Обсуждение: global temporary table (GTT) - are there some ideas how to implement it?

Поиск
Список
Период
Сортировка

global temporary table (GTT) - are there some ideas how to implement it?

От
Pavel Stehule
Дата:
Hi,

last week there was a discussion on linkedin related to port Oracle's application to Postgres.
I am sure so lot of usage of temporary tables in application is useless, based on long history of ported applications - Sybase (MSSQL) -> Oracle -> Postgres, but still global temporary tables are interesting feature - and impossibility to use GTT is a real problem for lot of users.

One of the issues of this port are probably temporary tables. It is probably a common issue - because PostgreSQL doesn't support global temporary tables and any workarounds have a significant problem with bloating of some system catalog tables - pg_attribute, pg_class, pg_depends, pg_shdepends. 

The implementation has two parts - one can be "simple" - using a local storage for a persistent table.

Second is almost impossible - storing some metadata that cannot be shared - like relpages, reltuples, pg_statistic. We also want to support some views like pg_stats for global temp tables too, and if possibly without bigger changes.

Some years ago there was a some implementations based on using some memory caches. It doesn't work well, because Postgres has not concept of session persistent caches of catalog data, that should live across cache invalidation signal. 

I think so this problem can be reduced just on implementation of pg_statistic table. If we can support GTT for pg_statistic we can support GTT generally. 

pg_statistic can be (in future) partitioned table - one partition can for common tables, one partition can be global temporary tables. The partition for global temporary tables can be GTT by self. There can be a GTT partition for currently used local temporary tables too (this pattern can fix a bloating related to usage of local temporary tables).

I am not sure if proposed design is implementable - it requires partitioning of system tables on some very low level. 
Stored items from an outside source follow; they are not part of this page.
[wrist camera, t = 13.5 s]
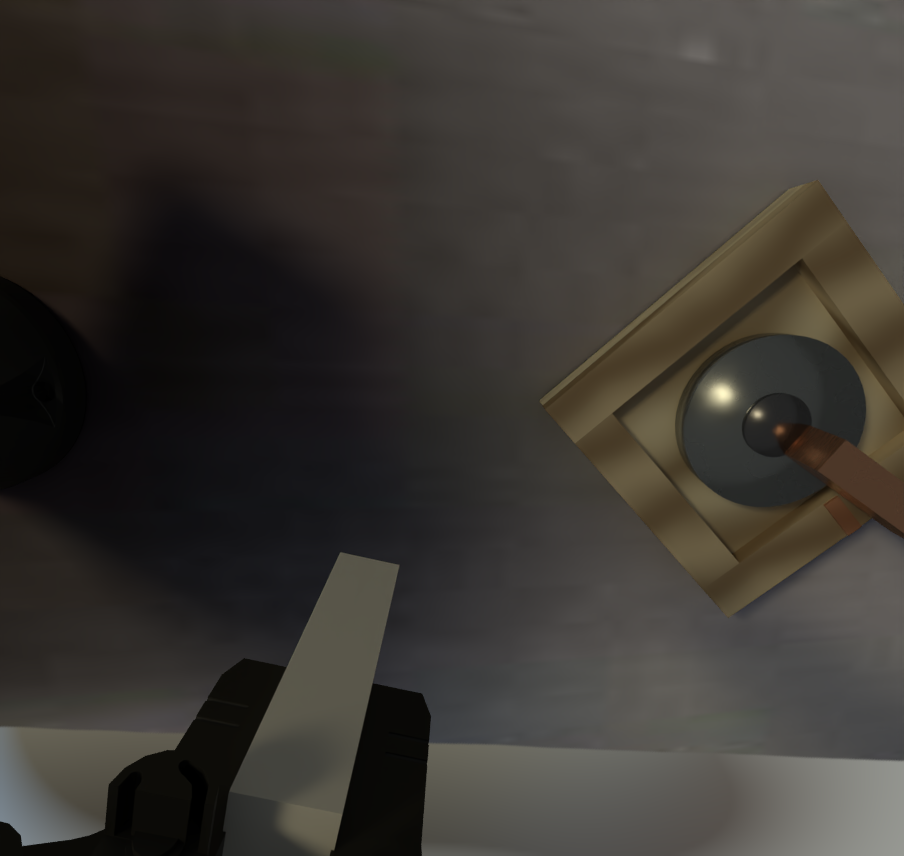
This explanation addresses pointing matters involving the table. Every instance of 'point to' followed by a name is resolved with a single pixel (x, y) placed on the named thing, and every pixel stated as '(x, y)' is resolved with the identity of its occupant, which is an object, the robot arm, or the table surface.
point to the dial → (783, 427)
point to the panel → (705, 332)
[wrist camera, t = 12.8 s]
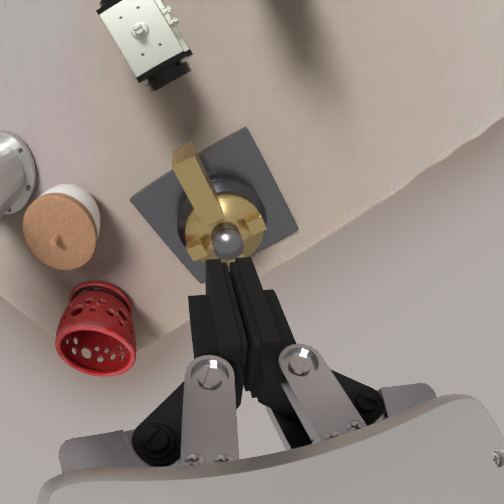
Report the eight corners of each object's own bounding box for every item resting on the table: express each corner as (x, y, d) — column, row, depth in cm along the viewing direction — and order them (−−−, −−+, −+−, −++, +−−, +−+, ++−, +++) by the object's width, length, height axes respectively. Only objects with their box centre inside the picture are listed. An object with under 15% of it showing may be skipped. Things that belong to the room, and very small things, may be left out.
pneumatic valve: (157, 89, 30) (145, 97, 21) (115, 18, 23) (86, -2, 13) (197, 67, 30) (204, 64, 20) (156, -5, 22) (145, -36, 13)
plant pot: (106, 334, 51) (100, 385, 42) (56, 294, 43) (40, 347, 34) (153, 306, 50) (153, 362, 40) (101, 259, 42) (86, 315, 32)
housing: (199, 279, 48) (202, 295, 45) (128, 194, 37) (124, 207, 34) (296, 226, 46) (305, 239, 43) (243, 123, 35) (250, 129, 32)
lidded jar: (122, 206, 38) (110, 243, 30) (81, 251, 40) (66, 292, 33) (68, 156, 32) (41, 183, 24) (31, 209, 34) (5, 244, 26)
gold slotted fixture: (269, 239, 41) (282, 265, 37) (204, 267, 42) (209, 296, 37) (223, 127, 31) (231, 139, 26) (144, 165, 31) (137, 184, 27)
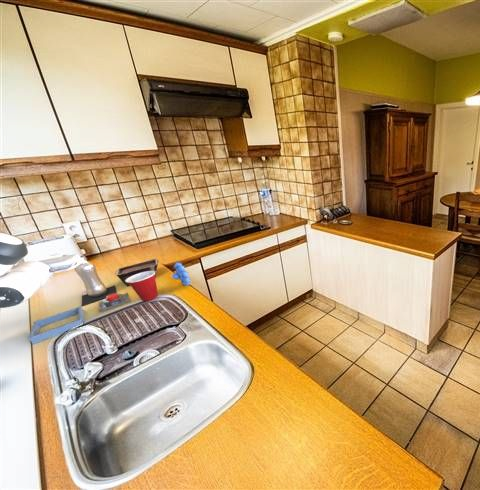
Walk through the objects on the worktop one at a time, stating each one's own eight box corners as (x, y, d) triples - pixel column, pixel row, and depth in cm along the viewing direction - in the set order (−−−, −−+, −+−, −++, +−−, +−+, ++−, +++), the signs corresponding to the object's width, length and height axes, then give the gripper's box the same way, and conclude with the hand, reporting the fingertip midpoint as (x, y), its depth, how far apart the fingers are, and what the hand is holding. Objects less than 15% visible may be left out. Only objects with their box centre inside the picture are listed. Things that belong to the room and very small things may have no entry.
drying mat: (82, 306, 119) (81, 305, 118) (82, 296, 127) (81, 295, 126) (117, 295, 126) (116, 294, 126) (115, 286, 134) (114, 285, 134)
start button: (107, 302, 116) (106, 298, 116) (107, 298, 119) (105, 295, 118) (118, 298, 119) (116, 295, 118) (118, 295, 121) (116, 292, 120)
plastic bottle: (93, 293, 128) (72, 256, 120) (110, 289, 130) (92, 252, 122) (86, 300, 122) (65, 261, 114) (105, 296, 125) (85, 258, 117)
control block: (101, 313, 114) (97, 307, 112) (100, 304, 119) (97, 299, 118) (130, 302, 120) (128, 296, 119) (128, 295, 126) (126, 289, 125)
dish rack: (33, 344, 97) (28, 338, 96) (37, 327, 106) (33, 321, 105) (84, 325, 106) (80, 319, 105) (84, 311, 115) (81, 305, 114)
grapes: (172, 284, 133) (163, 263, 128) (187, 278, 138) (179, 258, 133) (180, 291, 126) (171, 269, 121) (195, 285, 131) (187, 264, 126)
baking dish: (127, 280, 143) (115, 265, 138) (165, 266, 151) (155, 251, 146) (124, 293, 133) (111, 278, 128) (165, 277, 140) (154, 262, 135)
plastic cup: (161, 288, 130) (152, 267, 125) (167, 296, 123) (157, 274, 118) (133, 298, 122) (122, 276, 118) (137, 307, 116) (126, 284, 111)
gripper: (69, 258, 91) (83, 245, 102) (-22, 276, 81) (4, 259, 92) (78, 274, 93) (90, 259, 104) (-9, 293, 84) (15, 275, 95)
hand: (49, 259), depth 98 cm, fingers open, 8 cm apart
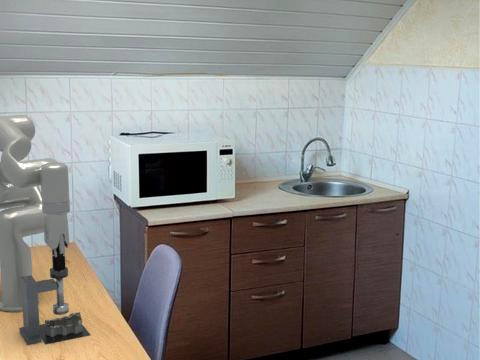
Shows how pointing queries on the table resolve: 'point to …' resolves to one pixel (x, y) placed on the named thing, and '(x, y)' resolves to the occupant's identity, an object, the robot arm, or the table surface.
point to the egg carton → (64, 325)
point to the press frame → (31, 313)
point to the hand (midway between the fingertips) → (59, 269)
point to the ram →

Has somebody some ideas to this topic?

Regards

Pavel


Re: global temporary table (GTT) - are there some ideas how to implement it?

От
Konstantin Knizhnik
Дата:
On 12/01/2026 7:51 AM, Pavel Stehule wrote:
> Hi,
>
> last week there was a discussion on linkedin related to port Oracle's 
> application to Postgres.
> I am sure so lot of usage of temporary tables in application is 
> useless, based on long history of ported applications - Sybase (MSSQL)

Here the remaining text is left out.